TEXT PROVIDED Block Start
It has been found that the above stated object of the invention can be achieved by combining with a conventional phosphating composition an additive selected from the group consisting of (i) water-soluble and water-dispersible phosphate esters and (ii) natural and synthetic waxes that are water-dispersible and are not phosphate esters. Specific embodiments of the invention include phosphating compositions containing one or more of these additives, processes for forming a phosphate conversion coating from such a phosphating composition and a metal substrate, and articles of manufacture including surfaces treated by such a process and/or surfaces having a phosphate conversion coating that includes one or more of these additives.
Non-exclusive examples of conventional phosphating compositions suitable for combining with additives to produce a composition according to this invention include those described in the following U. S. patents and applications therefor, the entire disclosures of which, except to any extent that they may be inconsistent with any explicit statement herein or with other more recently developed knowledge in the art, are hereby incorporated herein by reference: U.S. application Ser. No. 08/464,609; U.S. Pat. Nos. 6,071,435 5,932,292; 5,900,073; 5,891,268; 5,807,442; 5,776,265; U.S. Pat. No. RE 35,958 PCT application Ser. Nos. US96/19144; and US96/02677; and U.S. Pat. Nos. 5,645,650; 5,683,816; 5,595,611; 5,498,300; 5,472,522; 5,451,271; 5,378,292; 5,261,973; 5,143,562; 5,125,989; 5,082,511; 5,073,196; 5,045,130; 5,000,799; 4,992,116; 4,961,794; 4,927,472; 4,880,467; 4,874,480; 4,849,031; 4,722,753; 4,717,431; 4,673,444; 4,643,778; 4,639,295; 4,637,838; 4,612,060; 4,596,607; 4,595,424; 4,565,585; 4,559,087; 4,539,051; 4,529,451; 4,517,029; 4,515,643; 4,486,241; 4,443,273; 4,419,199; 4,419,147; 4,416,705; 4,402,765; 4,385,096; 4,377,487; 4,338,141; 4,311,535; 4,292,096; 4,289,546; 4,265,677; 4,220,486; 4,142,917; 4,108,690; 4,063,968; 3,939,014; 3,932,287; 3,870,573; 3,860,455; 3,850,700; 3,839,099; 3,795,548; 3,758,349; 3,723,334; 3,723,192; 3,706,604; 3,697,332; 3,671,332; 3,645,797; 3,619,300; 3,615,912; 3,607,453; 3,573,997; 3,565,699; 3,547,711; 3,533,859; 3,525,651; 3,519,495; 3,519,494, 3,516,875; 3,515,600; 3,493,400; 3,484,304; U.S. Pat. No. Re 27,896; U.S. Pat. Nos. 3,467,589; 3,454,483; 3,450,579; 3,450,578; 3,450,577; 3,449,222; 3,444,007; 3,401,065; 3,397,093; 3,397,092; 3,380,859; 3,338,755; 3,297,493; 3,294,593; 3,268,367; 3,240,633; 3,218,200; 3,197,344; 3,161,549; 3,154,438; 3,146,133; 3,133,005; 3,101,286; 3,046,165; 3,015,594; 3,007,817; 2,979,430; 2,891,884; 2,882,189; 2,875,111; 2,840,498; 2,835,618; 2,835,617; 2,832,707; 2,819,193; 2,813,814; 2,813,813; 2,813,812; 2,798,829; 2,758,949; 2,744,555; 2,743,204; 2,724,668; 2,702,768; 2,665,231; 2,657,156; 2,609,308; 2,591,479, 2,564,864; 2,540,314; 2,298,312; 2,298,280; 2,245,609; 2,132,883; 2,121,574; 2,121,520; 2,120,212; 2,114,151; 2,076,869; 1,660,661; 1,654,716; 1,651,694; 1,639,694; 1,610,362; 1,485,025; 1,388,325; 1,377,174; 1,341,100; 1,320,734; 1,317,351; 1,292,352; 1,290,476; 1,287,605; 1,254,264; 1,254,263; 1,248,053; 1,219,526; 1,215,463; and 1,206,075.
TEXT PROVIDED Block End
INFORMATION PROVIDED Block Start
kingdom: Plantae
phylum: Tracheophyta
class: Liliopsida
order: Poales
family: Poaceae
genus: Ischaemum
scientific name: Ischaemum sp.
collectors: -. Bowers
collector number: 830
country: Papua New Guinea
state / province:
INFORMATION PROVIDED Block End
### THINGS TO DO:
• 1. Retype the passage on phosphating compositions word for word, everything from "It has been" down to "of these additives.".
• 2. Extend the passage on phosphating compositions, continuing from where it stops.

### OUTPUTS BY TASK:
• 1.
It has been found that the above stated object of the invention can be achieved by combining with a conventional phosphating composition an additive selected from the group consisting of (i) water-soluble and water-dispersible phosphate esters and (ii) natural and synthetic waxes that are water-dispersible and are not phosphate esters. Specific embodiments of the invention include phosphating compositions containing one or more of these additives, processes for forming a phosphate conversion coating from such a phosphating composition and a metal substrate, and articles of manufacture including surfaces treated by such a process and/or surfaces having a phosphate conversion coating that includes one or more of these additives.

• 2.
When a composition according to this invention is applied by the dry-in-place method, the concentration of the various ingredients in it has little or no effect by itself on the quality of the protection obtained, which instead depends more on the total amount of the active ingredients put into place on each unit area of the surface, the ratios among the active ingredients, and the time and temperature of drying. Accordingly, the preferred concentrations will be described primarily below in terms of the compositions as likely to be sold, which are called “concentrates” herein, even though they may be used without further dilution in many instances. These concentration preferences are depended primarily on reconciling the goals of shipping economy, which would favor the highest possible concentrations of the active ingredients that are consistent with the preferred ratios among such ingredients and the maximum solubilities or dispersibilities of the ingredients in water, and storage stability, which generally favors somewhat lower concentrations than the maximum possible ones, to reduce the danger of precipitation, flocculation, settling, or other evidences of development of inhomogeneity in the stored compositions. Generally preferred concentration ranges for working compositions to be used by drying-in-place are from 20 % solutions in water of the concentrate compositions described explicitly below up to direct use of these concentrates. For other types of processing conditions, guidance as to preferred working compositions may be obtained by using the preferred conditions taught by the prior art, for use in the manner selected, of a conventional phosphating composition that is similar to the particular composition according to the invention that is in use, except for the presence of the characteristic additive in a composition according to the invention.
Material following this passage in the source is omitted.